◆ Exercise prompt
Once the line containing "182 308 613.93" is found in the entries below, restate it and each following line word for word, stopping after the line containing "251 92 328.49".

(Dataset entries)
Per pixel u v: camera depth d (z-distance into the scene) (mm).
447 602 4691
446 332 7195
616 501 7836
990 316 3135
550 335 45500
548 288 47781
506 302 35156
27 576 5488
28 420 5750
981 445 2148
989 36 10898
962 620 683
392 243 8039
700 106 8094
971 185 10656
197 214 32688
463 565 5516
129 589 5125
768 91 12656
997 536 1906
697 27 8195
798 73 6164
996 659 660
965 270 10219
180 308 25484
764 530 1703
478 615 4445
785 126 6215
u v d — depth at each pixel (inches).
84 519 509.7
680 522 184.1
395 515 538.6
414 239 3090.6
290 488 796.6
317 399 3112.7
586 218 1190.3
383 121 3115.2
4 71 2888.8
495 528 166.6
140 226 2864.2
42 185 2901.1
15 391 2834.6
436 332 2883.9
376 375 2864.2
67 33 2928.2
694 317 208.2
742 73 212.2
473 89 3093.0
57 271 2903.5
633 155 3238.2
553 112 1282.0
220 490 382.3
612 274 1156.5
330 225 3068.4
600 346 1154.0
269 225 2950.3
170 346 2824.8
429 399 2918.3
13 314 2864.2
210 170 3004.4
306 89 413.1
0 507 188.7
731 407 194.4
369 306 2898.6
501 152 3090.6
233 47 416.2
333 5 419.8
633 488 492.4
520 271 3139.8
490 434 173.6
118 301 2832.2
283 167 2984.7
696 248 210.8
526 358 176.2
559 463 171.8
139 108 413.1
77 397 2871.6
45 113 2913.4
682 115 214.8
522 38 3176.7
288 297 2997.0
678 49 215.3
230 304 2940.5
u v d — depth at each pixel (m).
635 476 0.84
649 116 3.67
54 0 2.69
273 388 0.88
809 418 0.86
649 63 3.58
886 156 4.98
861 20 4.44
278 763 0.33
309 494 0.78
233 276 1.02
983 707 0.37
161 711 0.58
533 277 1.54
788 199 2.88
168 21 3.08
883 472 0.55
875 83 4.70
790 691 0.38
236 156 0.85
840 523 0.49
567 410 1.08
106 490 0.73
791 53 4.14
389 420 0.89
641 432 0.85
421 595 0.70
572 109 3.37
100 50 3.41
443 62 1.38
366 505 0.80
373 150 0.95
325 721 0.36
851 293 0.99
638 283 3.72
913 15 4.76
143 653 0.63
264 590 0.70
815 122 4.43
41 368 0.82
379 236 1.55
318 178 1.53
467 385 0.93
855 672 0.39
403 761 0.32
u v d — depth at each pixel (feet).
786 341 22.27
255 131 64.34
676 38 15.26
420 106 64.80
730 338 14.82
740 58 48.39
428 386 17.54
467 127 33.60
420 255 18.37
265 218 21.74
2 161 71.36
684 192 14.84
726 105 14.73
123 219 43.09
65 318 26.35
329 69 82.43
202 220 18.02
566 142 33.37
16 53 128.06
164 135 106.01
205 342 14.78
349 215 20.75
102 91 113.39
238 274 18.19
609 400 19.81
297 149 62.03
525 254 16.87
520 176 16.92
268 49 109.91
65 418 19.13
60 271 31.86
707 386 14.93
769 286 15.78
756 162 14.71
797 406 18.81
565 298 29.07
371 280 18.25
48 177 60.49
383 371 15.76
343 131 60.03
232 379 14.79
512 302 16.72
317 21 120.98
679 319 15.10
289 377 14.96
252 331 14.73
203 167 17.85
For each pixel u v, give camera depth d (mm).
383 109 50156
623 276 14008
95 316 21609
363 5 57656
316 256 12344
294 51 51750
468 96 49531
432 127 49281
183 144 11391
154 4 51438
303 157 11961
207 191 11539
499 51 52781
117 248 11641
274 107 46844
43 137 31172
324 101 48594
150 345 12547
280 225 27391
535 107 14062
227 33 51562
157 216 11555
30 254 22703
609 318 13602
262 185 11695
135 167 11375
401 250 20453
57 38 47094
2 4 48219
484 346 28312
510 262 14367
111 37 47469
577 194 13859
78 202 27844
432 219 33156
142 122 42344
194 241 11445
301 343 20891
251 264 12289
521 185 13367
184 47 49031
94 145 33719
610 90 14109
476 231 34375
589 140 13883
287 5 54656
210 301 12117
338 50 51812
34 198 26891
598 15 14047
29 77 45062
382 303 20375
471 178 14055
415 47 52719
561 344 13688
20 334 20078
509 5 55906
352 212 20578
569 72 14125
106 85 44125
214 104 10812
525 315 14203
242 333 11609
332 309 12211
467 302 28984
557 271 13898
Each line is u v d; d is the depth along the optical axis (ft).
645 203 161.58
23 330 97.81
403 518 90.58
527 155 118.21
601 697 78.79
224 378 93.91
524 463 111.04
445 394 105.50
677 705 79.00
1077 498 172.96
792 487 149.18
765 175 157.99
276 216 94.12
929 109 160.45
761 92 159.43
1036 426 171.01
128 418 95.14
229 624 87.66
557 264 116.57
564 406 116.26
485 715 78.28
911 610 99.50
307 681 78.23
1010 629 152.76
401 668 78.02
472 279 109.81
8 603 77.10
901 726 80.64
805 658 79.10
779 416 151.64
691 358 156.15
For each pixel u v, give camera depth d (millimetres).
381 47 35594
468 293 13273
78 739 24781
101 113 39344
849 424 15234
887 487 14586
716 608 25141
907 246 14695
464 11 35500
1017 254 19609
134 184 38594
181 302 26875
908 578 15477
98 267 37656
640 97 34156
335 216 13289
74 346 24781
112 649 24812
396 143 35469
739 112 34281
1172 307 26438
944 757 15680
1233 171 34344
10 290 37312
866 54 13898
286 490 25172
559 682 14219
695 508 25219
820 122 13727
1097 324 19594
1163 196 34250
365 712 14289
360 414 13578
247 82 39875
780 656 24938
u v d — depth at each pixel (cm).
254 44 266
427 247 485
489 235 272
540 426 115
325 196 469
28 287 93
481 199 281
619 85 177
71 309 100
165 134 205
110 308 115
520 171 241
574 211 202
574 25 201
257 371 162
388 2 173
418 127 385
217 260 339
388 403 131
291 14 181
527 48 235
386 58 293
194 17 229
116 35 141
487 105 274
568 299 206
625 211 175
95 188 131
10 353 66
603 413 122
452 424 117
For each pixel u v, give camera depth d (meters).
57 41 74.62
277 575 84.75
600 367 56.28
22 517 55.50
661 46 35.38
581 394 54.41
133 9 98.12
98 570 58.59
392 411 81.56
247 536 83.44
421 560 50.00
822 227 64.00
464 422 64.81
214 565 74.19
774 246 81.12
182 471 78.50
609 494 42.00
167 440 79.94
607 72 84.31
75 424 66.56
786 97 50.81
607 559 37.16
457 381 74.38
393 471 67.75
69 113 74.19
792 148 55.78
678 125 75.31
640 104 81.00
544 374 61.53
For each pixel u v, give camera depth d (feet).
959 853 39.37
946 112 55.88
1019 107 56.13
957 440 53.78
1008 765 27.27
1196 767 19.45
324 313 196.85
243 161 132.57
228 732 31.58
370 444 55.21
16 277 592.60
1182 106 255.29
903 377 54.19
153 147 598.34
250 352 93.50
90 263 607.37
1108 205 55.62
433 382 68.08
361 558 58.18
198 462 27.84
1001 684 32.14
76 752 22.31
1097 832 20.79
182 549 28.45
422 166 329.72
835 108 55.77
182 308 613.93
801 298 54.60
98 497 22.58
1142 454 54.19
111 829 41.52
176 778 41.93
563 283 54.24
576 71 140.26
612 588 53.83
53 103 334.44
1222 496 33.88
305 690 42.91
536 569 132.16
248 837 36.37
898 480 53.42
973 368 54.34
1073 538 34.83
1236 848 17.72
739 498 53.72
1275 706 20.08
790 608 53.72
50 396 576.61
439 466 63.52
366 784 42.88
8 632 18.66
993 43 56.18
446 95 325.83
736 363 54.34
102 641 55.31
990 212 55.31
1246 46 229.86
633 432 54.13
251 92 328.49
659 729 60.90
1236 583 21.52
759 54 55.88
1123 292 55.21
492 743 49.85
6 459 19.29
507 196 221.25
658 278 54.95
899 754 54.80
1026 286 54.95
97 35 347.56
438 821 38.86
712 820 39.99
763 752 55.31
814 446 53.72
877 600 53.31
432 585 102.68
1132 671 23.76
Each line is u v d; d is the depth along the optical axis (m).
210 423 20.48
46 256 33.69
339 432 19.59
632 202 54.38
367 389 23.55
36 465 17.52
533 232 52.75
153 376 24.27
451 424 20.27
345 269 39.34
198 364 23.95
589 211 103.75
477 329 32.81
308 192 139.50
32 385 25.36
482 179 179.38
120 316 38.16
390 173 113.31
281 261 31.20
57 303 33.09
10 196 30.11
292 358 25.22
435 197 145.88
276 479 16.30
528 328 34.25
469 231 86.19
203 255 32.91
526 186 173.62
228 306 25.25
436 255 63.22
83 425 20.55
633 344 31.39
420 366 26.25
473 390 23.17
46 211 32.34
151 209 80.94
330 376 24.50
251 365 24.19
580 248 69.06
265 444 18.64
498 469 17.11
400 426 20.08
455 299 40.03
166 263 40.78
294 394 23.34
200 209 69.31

◆ Response box
182 308 613.93
801 298 54.60
98 497 22.58
1142 454 54.19
111 829 41.52
176 778 41.93
563 283 54.24
576 71 140.26
612 588 53.83
53 103 334.44
1222 496 33.88
305 690 42.91
536 569 132.16
248 837 36.37
898 480 53.42
973 368 54.34
1073 538 34.83
1236 848 17.72
739 498 53.72
1275 706 20.08
790 608 53.72
50 396 576.61
439 466 63.52
366 784 42.88
8 632 18.66
993 43 56.18
446 95 325.83
736 363 54.34
102 641 55.31
990 212 55.31
1246 46 229.86
633 432 54.13
251 92 328.49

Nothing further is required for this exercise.